→ Goal of the exercise
Leaving the pictures aside, repeat each line below exactly.

→ Material provided
▼

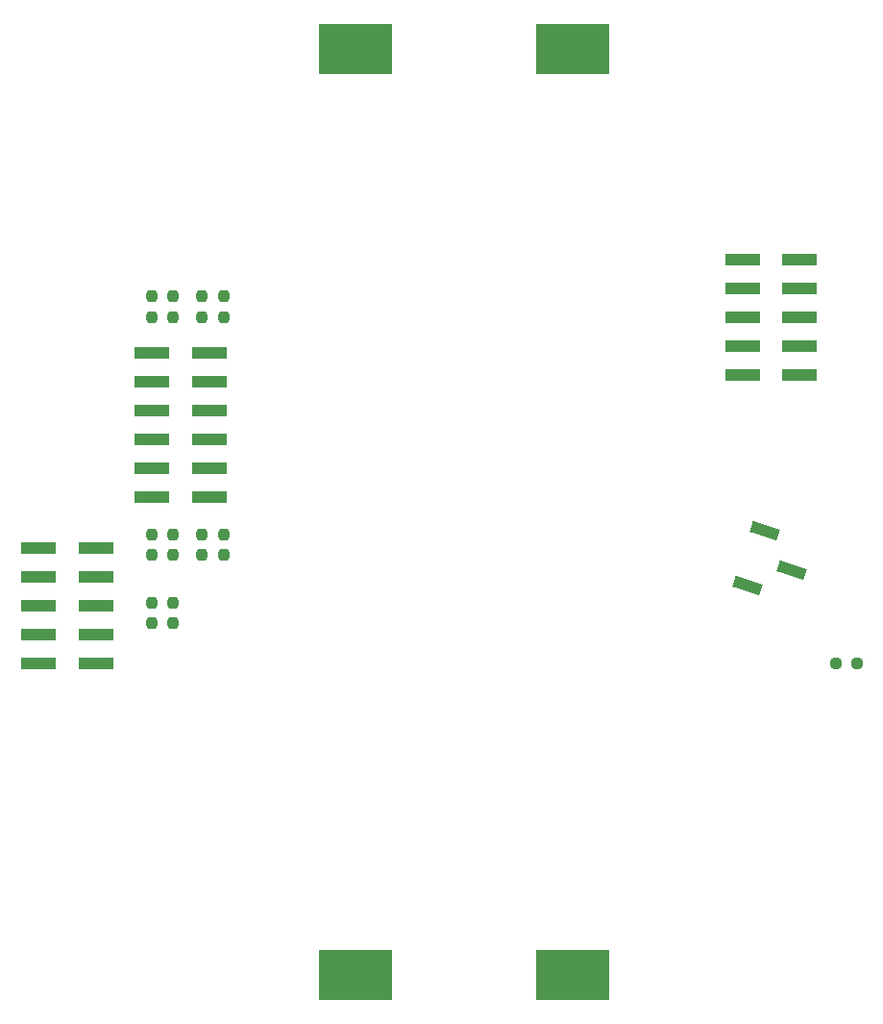
<source format=gbr>
%TF.GenerationSoftware,KiCad,Pcbnew,(6.0.2)*%
%TF.CreationDate,2022-05-01T12:50:51-07:00*%
%TF.ProjectId,controller,636f6e74-726f-46c6-9c65-722e6b696361,rev?*%
%TF.SameCoordinates,Original*%
%TF.FileFunction,Paste,Bot*%
%TF.FilePolarity,Positive*%
%FSLAX46Y46*%
G04 Gerber Fmt 4.6, Leading zero omitted, Abs format (unit mm)*
G04 Created by KiCad (PCBNEW (6.0.2)) date 2022-05-01 12:50:51*
%MOMM*%
%LPD*%
G01*
G04 APERTURE LIST*
G04 Aperture macros list*
%AMRoundRect*
0 Rectangle with rounded corners*
0 $1 Rounding radius*
0 $2 $3 $4 $5 $6 $7 $8 $9 X,Y pos of 4 corners*
0 Add a 4 corners polygon primitive as box body*
4,1,4,$2,$3,$4,$5,$6,$7,$8,$9,$2,$3,0*
0 Add four circle primitives for the rounded corners*
1,1,$1+$1,$2,$3*
1,1,$1+$1,$4,$5*
1,1,$1+$1,$6,$7*
1,1,$1+$1,$8,$9*
0 Add four rect primitives between the rounded corners*
20,1,$1+$1,$2,$3,$4,$5,0*
20,1,$1+$1,$4,$5,$6,$7,0*
20,1,$1+$1,$6,$7,$8,$9,0*
20,1,$1+$1,$8,$9,$2,$3,0*%
%AMRotRect*
0 Rectangle, with rotation*
0 The origin of the aperture is its center*
0 $1 length*
0 $2 width*
0 $3 Rotation angle, in degrees counterclockwise*
0 Add horizontal line*
21,1,$1,$2,0,0,$3*%
G04 Aperture macros list end*
%ADD10R,3.150000X1.000000*%
%ADD11R,6.500000X4.400000*%
%ADD12RoundRect,0.237500X0.237500X-0.250000X0.237500X0.250000X-0.237500X0.250000X-0.237500X-0.250000X0*%
%ADD13RotRect,2.510000X1.000000X342.000000*%
%ADD14RoundRect,0.237500X0.250000X0.237500X-0.250000X0.237500X-0.250000X-0.237500X0.250000X-0.237500X0*%
G04 APERTURE END LIST*
D10*
%TO.C,J4*%
X121500000Y-88300000D03*
X116450000Y-88300000D03*
X121500000Y-90840000D03*
X116450000Y-90840000D03*
X121500000Y-93380000D03*
X116450000Y-93380000D03*
X121500000Y-95920000D03*
X116450000Y-95920000D03*
X121500000Y-98460000D03*
X116450000Y-98460000D03*
%TD*%
D11*
%TO.C,BT1*%
X163480000Y-125840000D03*
X163480000Y-44340000D03*
X144380000Y-44340000D03*
X144380000Y-125840000D03*
%TD*%
D10*
%TO.C,J6*%
X131445000Y-71120000D03*
X126395000Y-71120000D03*
X131445000Y-73660000D03*
X126395000Y-73660000D03*
X131445000Y-76200000D03*
X126395000Y-76200000D03*
X131445000Y-78740000D03*
X126395000Y-78740000D03*
X131445000Y-81280000D03*
X126395000Y-81280000D03*
X131445000Y-83820000D03*
X126395000Y-83820000D03*
%TD*%
D12*
%TO.C,R9*%
X128270000Y-88900000D03*
X128270000Y-87075000D03*
%TD*%
%TO.C,R2*%
X130810000Y-67945000D03*
X130810000Y-66120000D03*
%TD*%
%TO.C,R1*%
X132715000Y-67945000D03*
X132715000Y-66120000D03*
%TD*%
%TO.C,R3*%
X128270000Y-67945000D03*
X128270000Y-66120000D03*
%TD*%
%TO.C,R5*%
X132715000Y-88900000D03*
X132715000Y-87075000D03*
%TD*%
D10*
%TO.C,J5*%
X183485000Y-62865000D03*
X178435000Y-62865000D03*
X183485000Y-65405000D03*
X178435000Y-65405000D03*
X183485000Y-67945000D03*
X178435000Y-67945000D03*
X183485000Y-70485000D03*
X178435000Y-70485000D03*
X183485000Y-73025000D03*
X178435000Y-73025000D03*
%TD*%
D13*
%TO.C,J7*%
X178863991Y-91593355D03*
X182796892Y-90200518D03*
X180433798Y-86761988D03*
%TD*%
D12*
%TO.C,R12*%
X126365000Y-94892500D03*
X126365000Y-93067500D03*
%TD*%
%TO.C,R4*%
X126365000Y-67945000D03*
X126365000Y-66120000D03*
%TD*%
D14*
%TO.C,R19*%
X188515000Y-98425000D03*
X186690000Y-98425000D03*
%TD*%
D12*
%TO.C,R10*%
X126365000Y-88900000D03*
X126365000Y-87075000D03*
%TD*%
%TO.C,R11*%
X128270000Y-94892500D03*
X128270000Y-93067500D03*
%TD*%
%TO.C,R8*%
X130810000Y-88900000D03*
X130810000Y-87075000D03*
%TD*%
M02*

</source>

▲

→ Completed exercise
<source format=gbr>
%TF.GenerationSoftware,KiCad,Pcbnew,(6.0.2)*%
%TF.CreationDate,2022-05-01T12:50:51-07:00*%
%TF.ProjectId,controller,636f6e74-726f-46c6-9c65-722e6b696361,rev?*%
%TF.SameCoordinates,Original*%
%TF.FileFunction,Paste,Bot*%
%TF.FilePolarity,Positive*%
%FSLAX46Y46*%
G04 Gerber Fmt 4.6, Leading zero omitted, Abs format (unit mm)*
G04 Created by KiCad (PCBNEW (6.0.2)) date 2022-05-01 12:50:51*
%MOMM*%
%LPD*%
G01*
G04 APERTURE LIST*
G04 Aperture macros list*
%AMRoundRect*
0 Rectangle with rounded corners*
0 $1 Rounding radius*
0 $2 $3 $4 $5 $6 $7 $8 $9 X,Y pos of 4 corners*
0 Add a 4 corners polygon primitive as box body*
4,1,4,$2,$3,$4,$5,$6,$7,$8,$9,$2,$3,0*
0 Add four circle primitives for the rounded corners*
1,1,$1+$1,$2,$3*
1,1,$1+$1,$4,$5*
1,1,$1+$1,$6,$7*
1,1,$1+$1,$8,$9*
0 Add four rect primitives between the rounded corners*
20,1,$1+$1,$2,$3,$4,$5,0*
20,1,$1+$1,$4,$5,$6,$7,0*
20,1,$1+$1,$6,$7,$8,$9,0*
20,1,$1+$1,$8,$9,$2,$3,0*%
%AMRotRect*
0 Rectangle, with rotation*
0 The origin of the aperture is its center*
0 $1 length*
0 $2 width*
0 $3 Rotation angle, in degrees counterclockwise*
0 Add horizontal line*
21,1,$1,$2,0,0,$3*%
G04 Aperture macros list end*
%ADD10R,3.150000X1.000000*%
%ADD11R,6.500000X4.400000*%
%ADD12RoundRect,0.237500X0.237500X-0.250000X0.237500X0.250000X-0.237500X0.250000X-0.237500X-0.250000X0*%
%ADD13RotRect,2.510000X1.000000X342.000000*%
%ADD14RoundRect,0.237500X0.250000X0.237500X-0.250000X0.237500X-0.250000X-0.237500X0.250000X-0.237500X0*%
G04 APERTURE END LIST*
D10*
%TO.C,J4*%
X121500000Y-88300000D03*
X116450000Y-88300000D03*
X121500000Y-90840000D03*
X116450000Y-90840000D03*
X121500000Y-93380000D03*
X116450000Y-93380000D03*
X121500000Y-95920000D03*
X116450000Y-95920000D03*
X121500000Y-98460000D03*
X116450000Y-98460000D03*
%TD*%
D11*
%TO.C,BT1*%
X163480000Y-125840000D03*
X163480000Y-44340000D03*
X144380000Y-44340000D03*
X144380000Y-125840000D03*
%TD*%
D10*
%TO.C,J6*%
X131445000Y-71120000D03*
X126395000Y-71120000D03*
X131445000Y-73660000D03*
X126395000Y-73660000D03*
X131445000Y-76200000D03*
X126395000Y-76200000D03*
X131445000Y-78740000D03*
X126395000Y-78740000D03*
X131445000Y-81280000D03*
X126395000Y-81280000D03*
X131445000Y-83820000D03*
X126395000Y-83820000D03*
%TD*%
D12*
%TO.C,R9*%
X128270000Y-88900000D03*
X128270000Y-87075000D03*
%TD*%
%TO.C,R2*%
X130810000Y-67945000D03*
X130810000Y-66120000D03*
%TD*%
%TO.C,R1*%
X132715000Y-67945000D03*
X132715000Y-66120000D03*
%TD*%
%TO.C,R3*%
X128270000Y-67945000D03*
X128270000Y-66120000D03*
%TD*%
%TO.C,R5*%
X132715000Y-88900000D03*
X132715000Y-87075000D03*
%TD*%
D10*
%TO.C,J5*%
X183485000Y-62865000D03*
X178435000Y-62865000D03*
X183485000Y-65405000D03*
X178435000Y-65405000D03*
X183485000Y-67945000D03*
X178435000Y-67945000D03*
X183485000Y-70485000D03*
X178435000Y-70485000D03*
X183485000Y-73025000D03*
X178435000Y-73025000D03*
%TD*%
D13*
%TO.C,J7*%
X178863991Y-91593355D03*
X182796892Y-90200518D03*
X180433798Y-86761988D03*
%TD*%
D12*
%TO.C,R12*%
X126365000Y-94892500D03*
X126365000Y-93067500D03*
%TD*%
%TO.C,R4*%
X126365000Y-67945000D03*
X126365000Y-66120000D03*
%TD*%
D14*
%TO.C,R19*%
X188515000Y-98425000D03*
X186690000Y-98425000D03*
%TD*%
D12*
%TO.C,R10*%
X126365000Y-88900000D03*
X126365000Y-87075000D03*
%TD*%
%TO.C,R11*%
X128270000Y-94892500D03*
X128270000Y-93067500D03*
%TD*%
%TO.C,R8*%
X130810000Y-88900000D03*
X130810000Y-87075000D03*
%TD*%
M02*

</source>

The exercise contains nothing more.